• [Required action 1]
Summarize the Wandle fishing post in three sentences.
• [Required action 2]
Answer these questions from the Wandle fishing post, one line each:
(a) What rod was the guest fishing with?
(b) What recent Wandle Trust work at Ravensbury Mill did the group examine?
(c) What could cause a continuing low-level fish kill after the pollution incident?

Jim Brown is the learned author of Fishing Reel Patents of the United States 1838 – 1940 (1985) and the American Museum of Fly Fishing’s authoritative and highly-collectible A Treasury of Reels (1990).

He’s also an avid collector of chalkstreams, having fished most of those we’ve heard of and some we certainly hadn’t.  So when Famous Fishing’s William Daniel put him in touch with us to ask if we’d help him add a uniquely urban chalkstream to his collection, the only possible answer was let’s do this on Saturday

Starting at the café in Morden Hall Park, we enjoyed a leisurely coffee before walking upstream to Ravensbury Park: a chance to talk even more fishing-writing as well as examine the Wandle Trust’s recent eel passage work on the tilting weir at Ravensbury Mill, and the coir rolls and flow deflectors installed by a merry band of Piscators at the lower end of the back carrier on World Rivers Day 2010.

On the hottest day of the year so far, few fish except big carp were evident in the shaded main channel of the river, and none seemed interested in eating (maybe that was a good thing, since any one of those carp would have shown our guest a real party on his little vintage Scott 2 weight…)

Nothing daunted, we changed the game and headed back to the more secluded stretches of the carrier…

… where a deep little run produced a quick-fire sequence of chub and dace to a dry terrestrial pattern, and Jim reckoned he’d successfully added yet another chalkstream to his list!

Following the recent pollution incident resulting from the fire at Beddington sewage treatment works, we believe that the middle Wandle is now safe to fish again.

However, there may still be a risk of a continuing low level fish kill for a week or more, due to secondary gill infections caused by exposure to ammonia, and we’d like to ask any anglers noticing fish in distress to report these sightings on the Wandle Trust live blog of the incident’s aftermath.

• [Entries supplied]

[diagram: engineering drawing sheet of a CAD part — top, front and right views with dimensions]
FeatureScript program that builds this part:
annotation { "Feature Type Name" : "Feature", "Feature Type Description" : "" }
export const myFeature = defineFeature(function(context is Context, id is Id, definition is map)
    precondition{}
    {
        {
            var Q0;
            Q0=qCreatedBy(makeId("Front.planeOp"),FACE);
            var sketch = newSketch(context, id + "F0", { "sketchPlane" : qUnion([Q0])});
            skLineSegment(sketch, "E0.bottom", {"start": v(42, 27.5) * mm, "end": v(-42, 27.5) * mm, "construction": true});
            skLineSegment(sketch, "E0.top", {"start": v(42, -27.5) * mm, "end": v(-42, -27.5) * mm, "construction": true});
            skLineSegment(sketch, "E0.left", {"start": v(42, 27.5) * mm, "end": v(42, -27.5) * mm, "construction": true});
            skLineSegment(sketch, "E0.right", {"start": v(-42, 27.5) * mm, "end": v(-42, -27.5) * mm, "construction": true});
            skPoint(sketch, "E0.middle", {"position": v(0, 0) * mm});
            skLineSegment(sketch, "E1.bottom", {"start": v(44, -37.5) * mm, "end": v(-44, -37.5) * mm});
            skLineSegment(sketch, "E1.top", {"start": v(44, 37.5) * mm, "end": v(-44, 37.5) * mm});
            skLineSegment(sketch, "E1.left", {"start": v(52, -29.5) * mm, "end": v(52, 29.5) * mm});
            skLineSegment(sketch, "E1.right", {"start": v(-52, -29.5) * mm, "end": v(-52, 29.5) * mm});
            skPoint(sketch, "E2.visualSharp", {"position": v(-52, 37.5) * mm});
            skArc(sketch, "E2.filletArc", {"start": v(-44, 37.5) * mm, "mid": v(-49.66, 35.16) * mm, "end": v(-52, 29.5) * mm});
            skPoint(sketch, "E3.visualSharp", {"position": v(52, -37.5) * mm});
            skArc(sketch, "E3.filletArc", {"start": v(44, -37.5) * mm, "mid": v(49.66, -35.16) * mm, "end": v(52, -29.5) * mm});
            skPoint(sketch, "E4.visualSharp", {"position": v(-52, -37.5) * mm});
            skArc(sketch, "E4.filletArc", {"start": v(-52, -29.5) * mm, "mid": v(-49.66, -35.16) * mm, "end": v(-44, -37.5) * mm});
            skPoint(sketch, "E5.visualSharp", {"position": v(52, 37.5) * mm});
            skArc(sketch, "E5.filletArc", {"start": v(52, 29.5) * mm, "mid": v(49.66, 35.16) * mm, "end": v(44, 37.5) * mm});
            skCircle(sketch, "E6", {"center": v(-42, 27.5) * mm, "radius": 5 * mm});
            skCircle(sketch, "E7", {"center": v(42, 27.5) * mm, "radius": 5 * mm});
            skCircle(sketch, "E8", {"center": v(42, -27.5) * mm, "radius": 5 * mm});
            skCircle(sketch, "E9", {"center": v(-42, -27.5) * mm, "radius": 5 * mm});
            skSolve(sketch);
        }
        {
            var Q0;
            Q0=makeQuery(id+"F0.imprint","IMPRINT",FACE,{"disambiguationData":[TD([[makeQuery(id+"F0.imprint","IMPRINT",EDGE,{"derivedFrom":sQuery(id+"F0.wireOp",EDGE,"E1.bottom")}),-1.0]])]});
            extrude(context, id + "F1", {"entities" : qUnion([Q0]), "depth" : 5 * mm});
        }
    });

• [Written answer 1]
Jim Brown, author of books on fishing reel patents and reels and an avid collector of chalkstreams, came to fish a uniquely urban chalkstream, starting with coffee at Morden Hall Park and a walk upstream to Ravensbury Park to look at river restoration work. On the hottest day of the year so far, only big carp showed in the shaded main channel and none would feed, so the group moved to the secluded stretches of the carrier, where a deep run produced chub and dace on a dry terrestrial pattern. The post adds that the middle Wandle is believed safe to fish again after the pollution incident from the Beddington sewage works fire, but it asks anglers to report any fish in distress on the Wandle Trust live blog.

• [Written answer 2]
(a) A little vintage Scott 2 weight.
(b) Eel passage work on the tilting weir.
(c) Secondary gill infections caused by exposure to ammonia.